Some people have been giving me grief about writing blog entries with no equations, but here no one seems to have any.

If you want to hear more from Susskind about the multiverse, he’s giving the colloquium next week at MIT with title The Landscape and the Megaverse, and the abstract of this talk is:

A new paradigm for the origin of the laws of physics may (or may not) be emerging out of observational cosmology and theorists efforts to understand string theory. The ordinary 15 billion light-year universe is being replaced by a vastly bigger “megaverse” consisting of a huge number of what Guth calls “pocket universes.” If this is true then many of the Laws of Physics that we normally think of as “written in stone” will be local environmenal facts. I will explain the evidence for this controversial view, its implications, and the various views of leading physicists and cosmologists.

Susskind is also giving a talk here in New York on April 10 at the New York Academy of Sciences. The description of the talk tells us that

Several decades ago, Susskind introduced the revolutionary concept of string theory to the world of physical science. In doing so, he inspired a generation of physicists who believed that the theory would uniquely predict the properties of our universe. Now Susskind argues that the very idea of such an “elegant theory” no longer suits our understanding of the universe….

… Susskind believes that string theory, rather than reaching a dead end, has led to a vastly expanded concept of the universe, which he calls “the lanscape,” where the anthropic principle makes perfect sense.

Attending the talk would cost $20, so I think I’ll skip this one.

The last issue of the NYAS publication Update Magazine has an article by Lee Smolin on all of this entitled A Crisis in Fundamental Physics. Later this year Smolin will have a new book out, entitled “The Trouble With Physics”.
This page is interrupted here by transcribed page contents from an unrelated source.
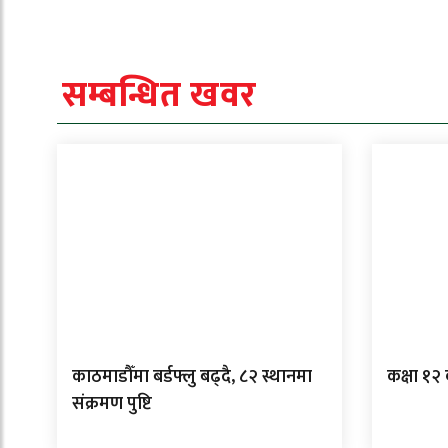
सम्बन्धित खवर
काठमाडौँमा बर्डफ्लु बढ्दै, ८२ स्थानमा
कक्षा १२
संक्रमण पुष्टि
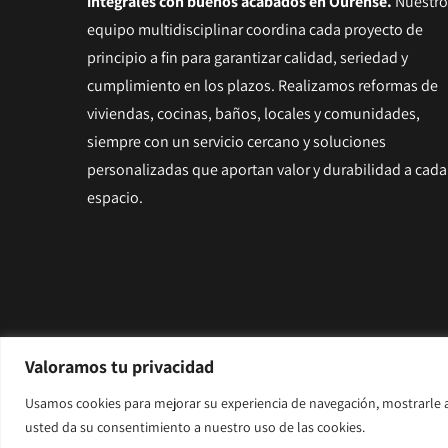
integrales con buenos acabados en Ourens
e.
Nuestro
equipo multidisciplinar coordina cada proyecto de
principio a fin para garantizar calidad, seriedad y
cumplimiento en los plazos. Realizamos reformas de
viviendas, cocinas, baños, locales y comunidades,
siempre con un servicio cercano y soluciones
personalizadas que aportan valor y durabilidad a cada
espacio.
Valoramos tu privacidad
© Copyright 2025 | CMN Reformas |
Aviso legal y Priv
Usamos cookies para mejorar su experiencia de navegación, mostrarle an
Diseñado por
Citiservi Media
usted da su consentimiento a nuestro uso de las cookies.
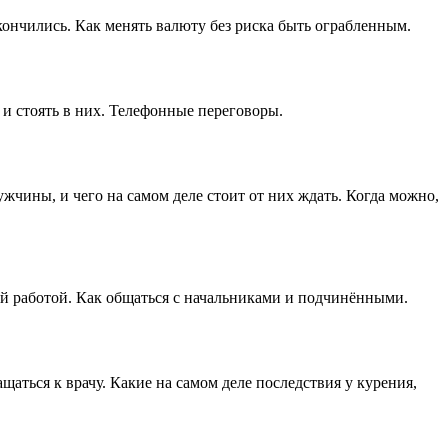
кончились. Как менять валюту без риска быть ограбленным.
 и стоять в них. Телефонные переговоры.
ужчины, и чего на самом деле стоит от них ждать. Когда можно,
оей работой. Как общаться с начальниками и подчинёнными.
щаться к врачу. Какие на самом деле последствия у курения,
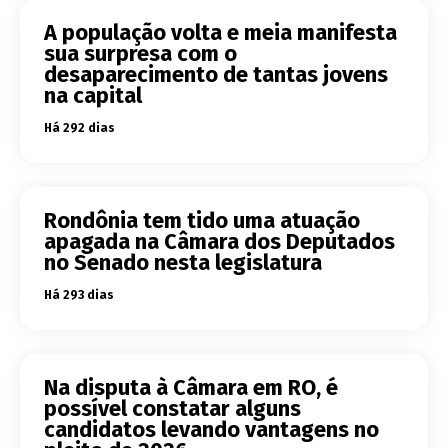
A população volta e meia manifesta
sua surpresa com o
desaparecimento de tantas jovens
na capital
Há 292 dias
Rondônia tem tido uma atuação
apagada na Câmara dos Deputados
no Senado nesta legislatura
Há 293 dias
Na disputa à Câmara em RO, é
possível constatar alguns
candidatos levando vantagens no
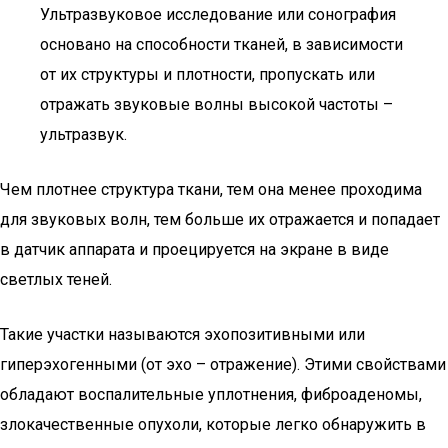
Ультразвуковое исследование или сонография
основано на способности тканей, в зависимости
от их структуры и плотности, пропускать или
отражать звуковые волны высокой частоты –
ультразвук.
Чем плотнее структура ткани, тем она менее проходима
для звуковых волн, тем больше их отражается и попадает
в датчик аппарата и проецируется на экране в виде
светлых теней.
Такие участки называются эхопозитивными или
гиперэхогенными (от эхо – отражение). Этими свойствами
обладают воспалительные уплотнения, фиброаденомы,
злокачественные опухоли, которые легко обнаружить в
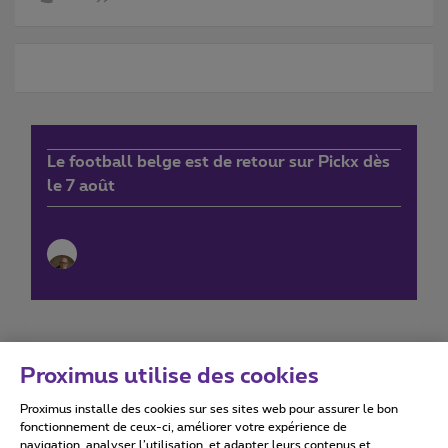
Le football belge est de retour sur Pickx dès
le 7 août
Proximus utilise des cookies
Proximus installe des cookies sur ses sites web pour assurer le bon
Conditions d'utilisation
Accessibility statement
fonctionnement de ceux-ci, améliorer votre expérience de
navigation, analyser l’utilisation, et adapter leurs contenus et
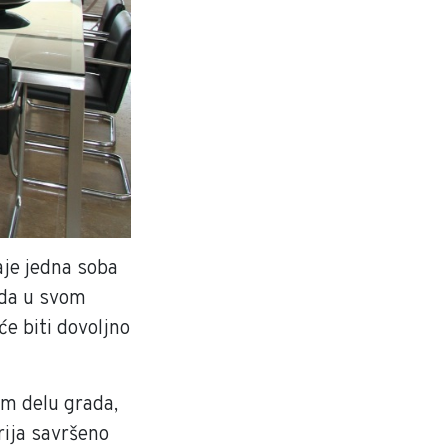
aje jedna soba
enda u svom
e biti dovoljno
m delu grada,
rija savršeno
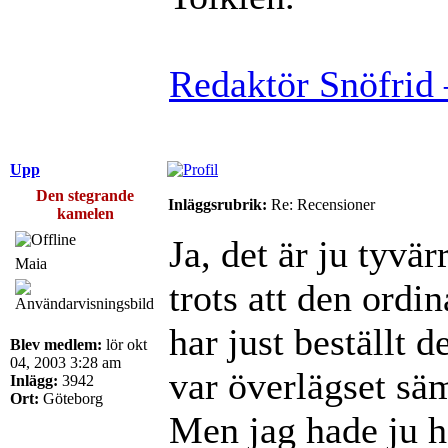
Redaktör Snöfrid 
Upp
Den stegrande
Inläggsrubrik:
Re: Recensioner
kamelen
Ja, det är ju tyvär
Maia
trots att den ordi
har just beställt d
Blev medlem:
lör okt
04, 2003 3:28 am
var överlägset säm
Inlägg:
3942
Ort:
Göteborg
Men jag hade ju h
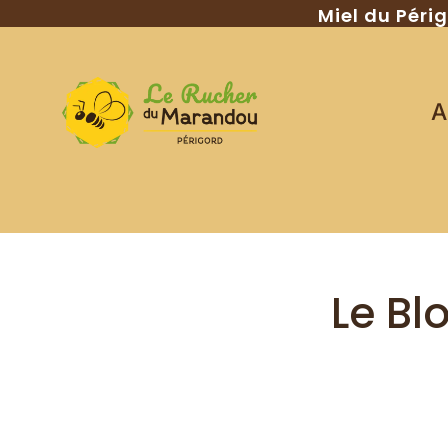
Miel du Péri
A
Le Bl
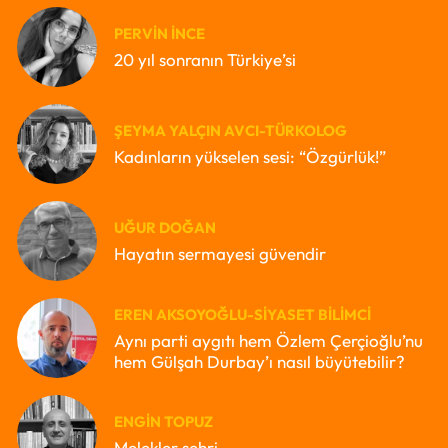
PERVIN İNCE
20 yıl sonranın Türkiye’si
ŞEYMA YALÇIN AVCI-TÜRKOLOG
Kadınların yükselen sesi: “Özgürlük!”
UĞUR DOĞAN
Hayatın sermayesi güvendir
EREN AKSOYOĞLU-SIYASET BILIMCI
Aynı parti aygıtı hem Özlem Çerçioğlu’nu
hem Gülşah Durbay’ı nasıl büyütebilir?
ENGIN TOPUZ
Melekler şehri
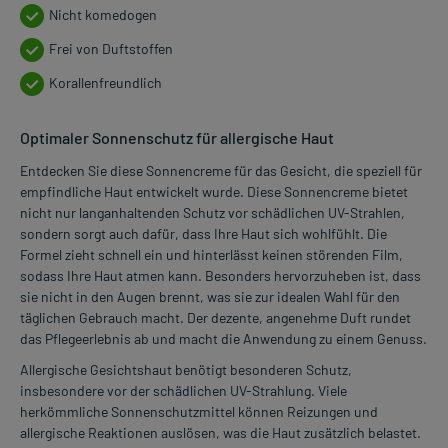
Nicht komedogen
Frei von Duftstoffen
Korallenfreundlich
Optimaler Sonnenschutz für allergische Haut
Entdecken Sie diese Sonnencreme für das Gesicht, die speziell für
empfindliche Haut entwickelt wurde. Diese Sonnencreme bietet
nicht nur langanhaltenden Schutz vor schädlichen UV-Strahlen,
sondern sorgt auch dafür, dass Ihre Haut sich wohlfühlt. Die
Formel zieht schnell ein und hinterlässt keinen störenden Film,
sodass Ihre Haut atmen kann. Besonders hervorzuheben ist, dass
sie nicht in den Augen brennt, was sie zur idealen Wahl für den
täglichen Gebrauch macht. Der dezente, angenehme Duft rundet
das Pflegeerlebnis ab und macht die Anwendung zu einem Genuss.
Allergische Gesichtshaut benötigt besonderen Schutz,
insbesondere vor der schädlichen UV-Strahlung. Viele
herkömmliche Sonnenschutzmittel können Reizungen und
allergische Reaktionen auslösen, was die Haut zusätzlich belastet.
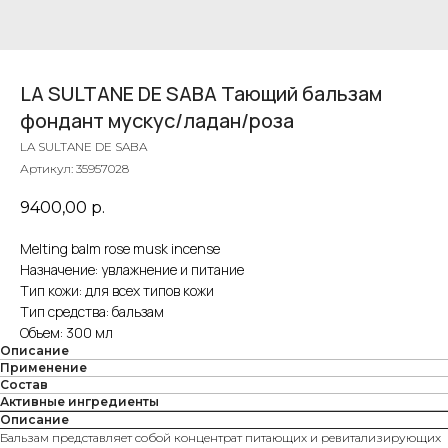
LA SULTANE DE SABA Тающий бальзам
фондант мускус/ладан/роза
LA SULTANE DE SABA
Артикул:
35957028
9400,00
р.
Melting balm rose musk incense
Назначение: увлажнение и питание
Тип кожи: для всех типов кожи
Тип средства: бальзам
Объем: 300 мл
Описание
Применение
Состав
Активные ингредиенты
Описание
Бальзам представляет собой концентрат питающих и ревитализирующих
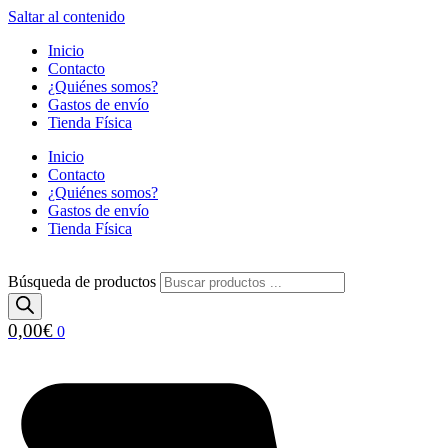
Saltar al contenido
Inicio
Contacto
¿Quiénes somos?
Gastos de envío
Tienda Física
Inicio
Contacto
¿Quiénes somos?
Gastos de envío
Tienda Física
Búsqueda de productos
0,00
€
0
There is something I would very much like to attend, but will be out of town so will have to miss. The American Museum of Natural History each year organizes a debate in honor of Isaac Asimov. This year the topic will be Universe: One or Many?, and the blurb goes:

Join a panel of cosmologists to argue and debate the possibility that our Universe is just one of many universes that comprise the “multiverse.” This notion invokes dimensions beyond our everyday experience and draws from the leading edge of our conception of the cosmos. The presence or absence of data in support of these ideas forms a central theme for the evening.

I’m not sure who is going to argue for the presence of data in support of these ideas since I’ve never heard of any. The panelists are Michio Kaku and Andrei Linde, presumably pro-megaverse, Lawrence Krauss, who I’m guessing is on the anti-side, and Lisa Randall and Virginia Trimble, about whose views on the subject I know nothing.